● **WHAT THE TASK ASKS**: Give everything from the line containing "What is the largest slice in the pie chart?" down to the end of the records as a JSON list of strings, one string per line, skipping blank lines. Leave the pictures out of the answer.

● **Chart interpretation exercises**:
◇ ◇ ◇ ◇ ◇
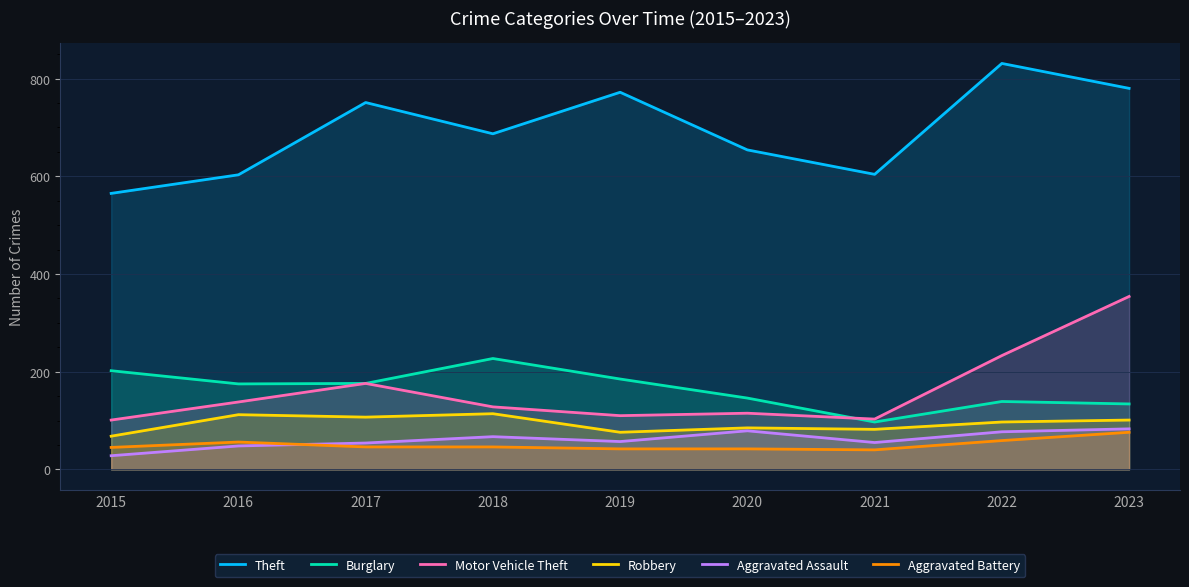

At how many categories does at least one series exceed 468?

9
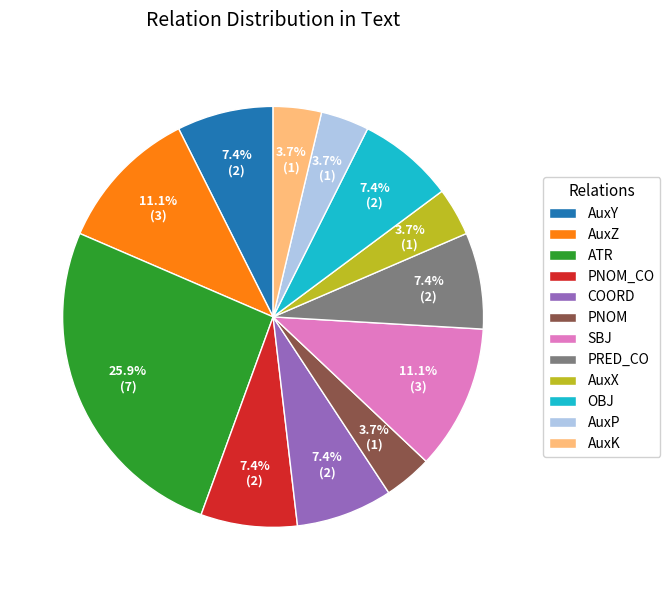

What is the largest slice in the pie chart?

ATR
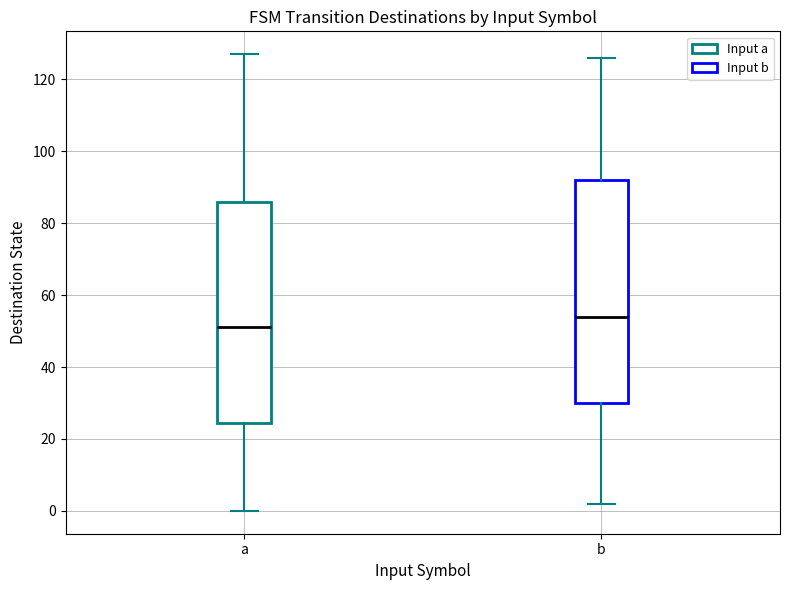

Where does the median line of the box for a sit on the y-axis? The values are not printed on the chart, so give them approximately, as read against the axis.

52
◇ ◇ ◇ ◇ ◇
● **RESPONSE BOX**:
[
  "What is the largest slice in the pie chart?",
  "ATR",
  "Where does the median line of the box for a sit on the y-axis? The values are not printed on the chart, so give them approximately, as read against the axis.",
  "52"
]